In this study, the level of antibody anti-S-RBD of SARS-CoV-2 was assessed in healthcare workers before and after the booster dose of the BNT162b2 vaccine. The BNT162b2 vaccine elicits an excellent immune response, with a rapid increase in antibody level to approximately 17-fold higher than the level measured before the booster dose around the 60th day after the vaccine administration. A gradual decrease in the antibody titer was subsequently registered, with a reduction of about 60% five months after the third dose.
Overall, previous research on healthy individuals investigated the antibody kinetics 4–6 months after the second vaccine dose describing a significant reduction of antibody concentration. Brisotto et al. [25] showed a significant antibody decrease independent of age and sex in a cohort of 767 healthcare workers four months after two-dose vaccination. Stamatopoulou et al. [26] found that the anti-SARS-CoV-2 IgG levels decreased significantly four months after the second dose in a cohort of 142 infection-naïve healthcare workers. Similarly, other studies [27,28] showed a marked waning in anti-RBD antibody levels at six months in vaccinated healthcare workers.

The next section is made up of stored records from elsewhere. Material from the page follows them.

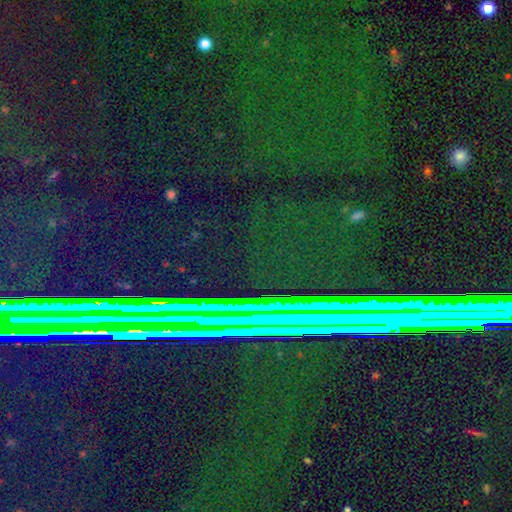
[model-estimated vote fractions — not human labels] This is clearly a star or artifact rather than a galaxy (83%).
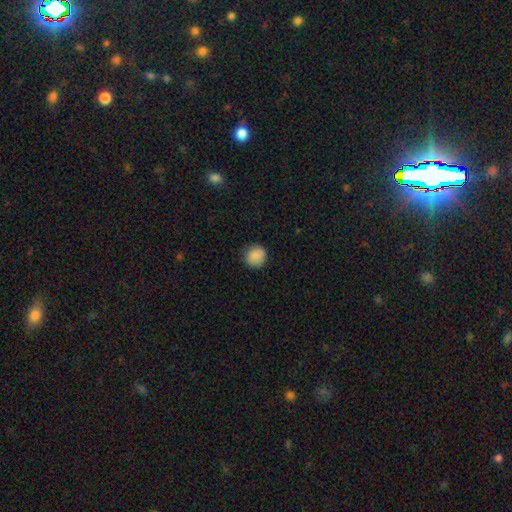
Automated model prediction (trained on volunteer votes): Smooth or featured?
  - smooth: 88% *
  - star or artifact: 8%
  - featured or disk: 3%
How rounded?
  - round: 90% *
  - in between: 9%
  - cigar-shaped: 1%
Merging?
  - none: 88% *
  - minor disturbance: 9%
  - major disturbance: 2%
  - merger: 1%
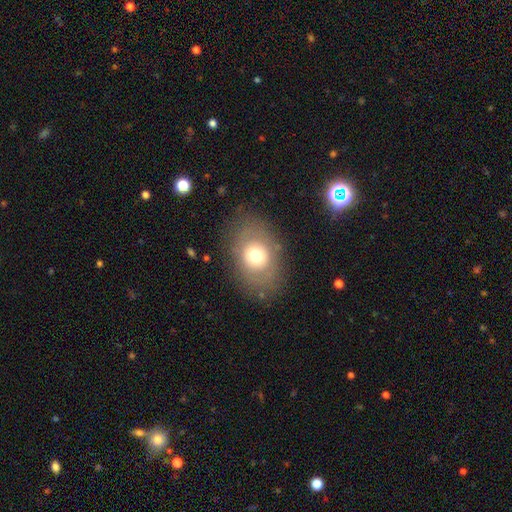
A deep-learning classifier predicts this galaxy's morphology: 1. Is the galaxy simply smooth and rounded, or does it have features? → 66% smooth, 23% featured or disk, 11% star or artifact.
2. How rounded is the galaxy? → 66% in between, 33% round, 1% cigar-shaped.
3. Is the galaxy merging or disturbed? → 79% none, 12% minor disturbance, 7% major disturbance, 1% merger.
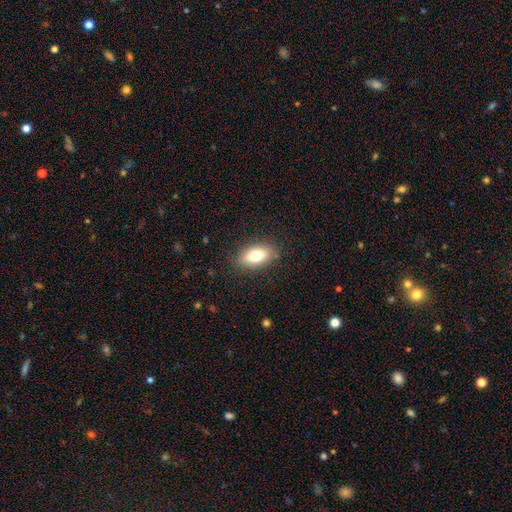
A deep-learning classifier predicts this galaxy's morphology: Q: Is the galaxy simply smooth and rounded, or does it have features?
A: smooth — 79%.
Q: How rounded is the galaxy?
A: in between — 87%.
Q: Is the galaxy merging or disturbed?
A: none — 85%.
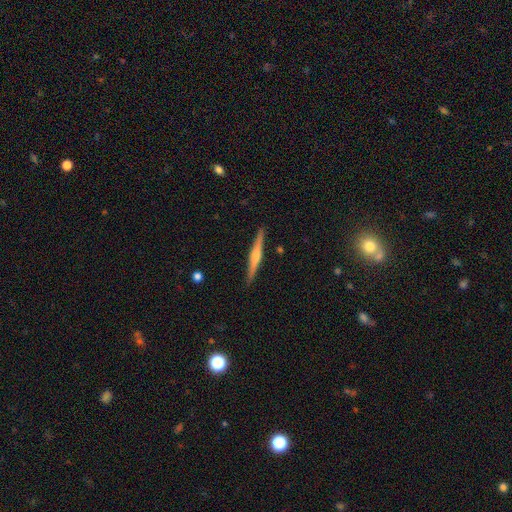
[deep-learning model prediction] The model was most divided on "smooth or featured": featured or disk: 66%, smooth: 28%, star or artifact: 6%. More confident: edge-on disk — yes (98%); merging — none (91%); edge-on bulge — rounded (75%).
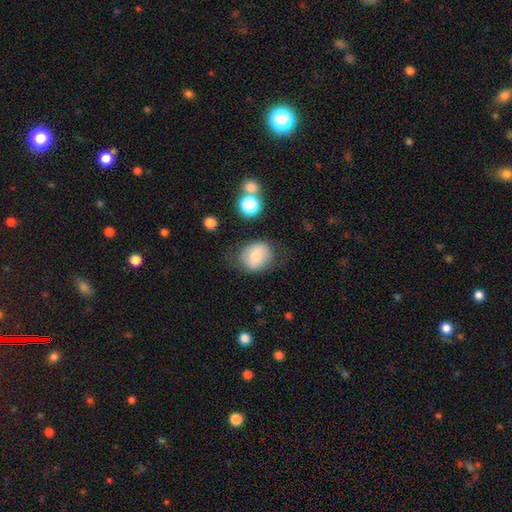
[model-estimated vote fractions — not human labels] A smooth galaxy with no disk features (72%) that is round (70%). Merging: none (67%).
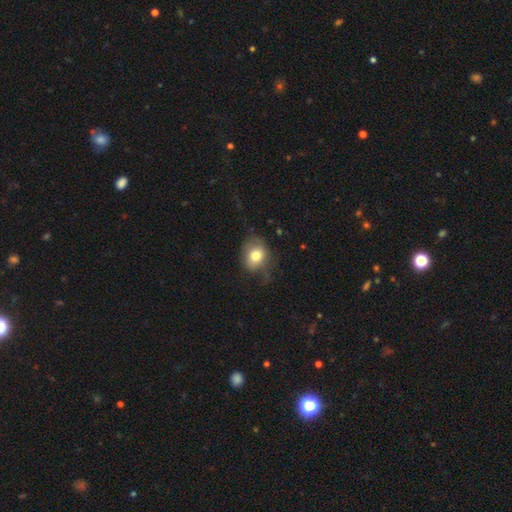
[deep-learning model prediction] Morphology: type=smooth (77%); roundness=in between (52%); merging=none (59%).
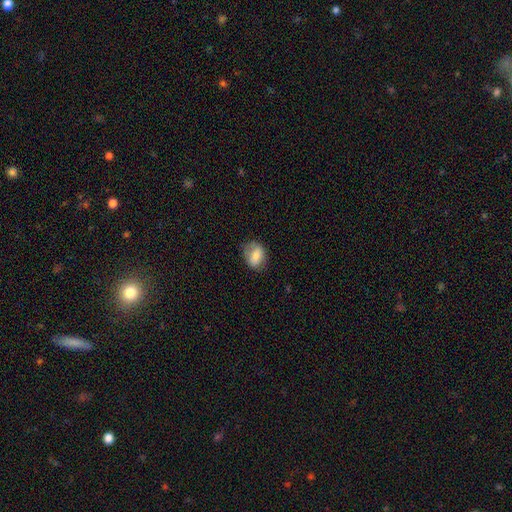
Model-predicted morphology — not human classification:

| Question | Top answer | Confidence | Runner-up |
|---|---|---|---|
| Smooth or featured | smooth | 73% | featured or disk (20%) |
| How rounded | in between | 70% | round (28%) |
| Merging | none | 69% | minor disturbance (22%) |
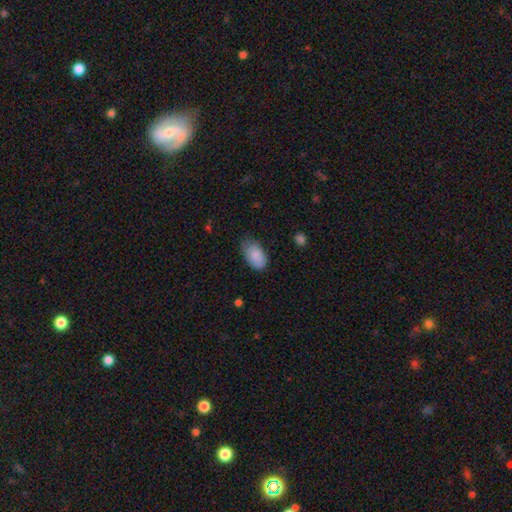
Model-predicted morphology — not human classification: Q: Smooth or featured?
A: smooth (87%); runner-up: featured or disk (7%)
Q: How rounded?
A: in between (94%); runner-up: round (5%)
Q: Merging?
A: none (64%); runner-up: minor disturbance (29%)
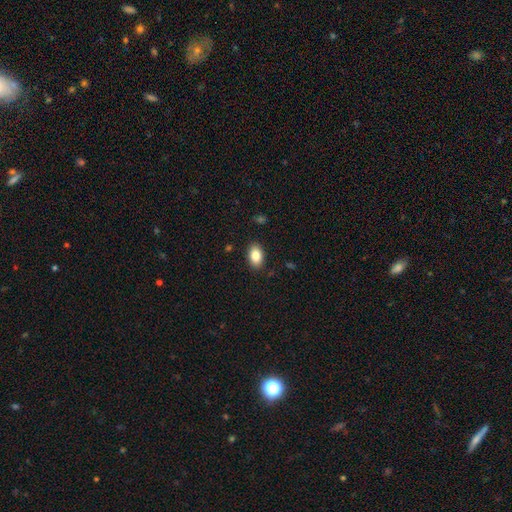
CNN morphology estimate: smooth-or-featured: smooth: 86% | star or artifact: 8% | featured or disk: 7%
  how-rounded: in between: 89% | round: 10% | cigar-shaped: 1%
  merging: none: 88% | minor disturbance: 9% | major disturbance: 2% | merger: 1%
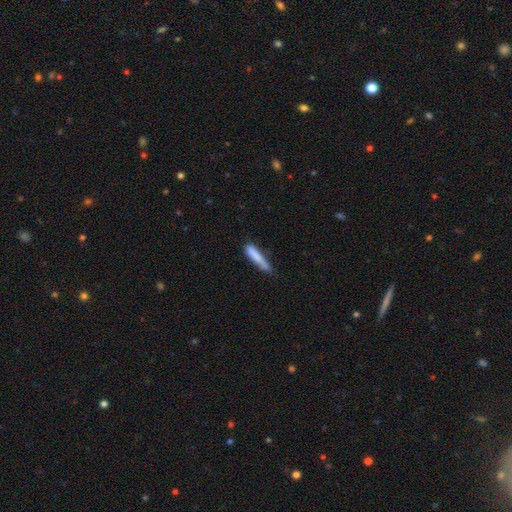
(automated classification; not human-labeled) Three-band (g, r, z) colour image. It shows a smooth galaxy with no disk features (81%) that is cigar-shaped (89%). Merging: none (58%).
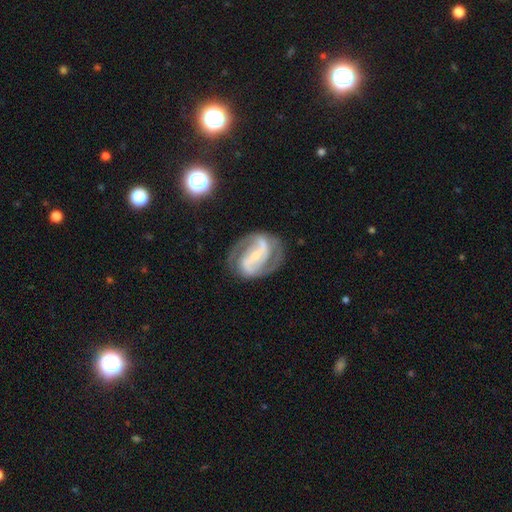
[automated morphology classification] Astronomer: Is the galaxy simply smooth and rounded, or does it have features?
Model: featured or disk — 88%.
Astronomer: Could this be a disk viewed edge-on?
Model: no — 97%.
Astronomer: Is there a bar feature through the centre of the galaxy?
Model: strong — 61%.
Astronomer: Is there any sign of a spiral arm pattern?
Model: yes — 95%.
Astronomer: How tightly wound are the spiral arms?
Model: medium — 50% (runner-up: tight, 33%).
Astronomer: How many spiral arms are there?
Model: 2 — 88%.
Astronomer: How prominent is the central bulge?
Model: small — 68%.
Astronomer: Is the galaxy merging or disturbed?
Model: none — 74%.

A similar trend can be observed after the third dose of the vaccine, with a rapid increase after the booster administration and a subsequent decline, as shown by our results. Recently, some Authors assessed the humoral response induced by the booster dose. Eliakim-Raz et al. showed that a third BNT162b2 dose in adults ≥60 years old was associated with a significant antibody level increase [29]. Moreover, Gilboa et al. demonstrated a rapid and robust immune response to the third BNT162b2 dose, characterized by a significant increase in anti-RBD IgG levels [30]. Another study showed a rapid decline of RBD-IgG levels after the second dose in nursing home residents and a significant increase after the administration of the third dose [31]. Lo Sasso et al. [7] investigated the kinetic of anti-S-RBD IgG antibody levels in a cohort of vaccinated subjects with two and three doses, and they observed that antibody levels gradually decreased to a steady state after four months since the peak. Moreover, this decline was found to be independent of age, sex, vaccine doses, and baseline antibodies titer.
The effectiveness of the third dose is demonstrated not only from a serological point of view but also by the clinical evidence. Indeed, a study conducted in Israel showed a significant reduction of confirmed SARS-CoV-2 infections and severe illness among subjects ≥60 years old who received the booster dose [32]. On the other hand, the retrospective study of Patalon et al. [33] showed that the BNT162b2 third dose effectiveness significantly decreased each month since vaccination. In particular, the protection against infection waned from 53.4% one month after vaccination to 16.5% three months after vaccination.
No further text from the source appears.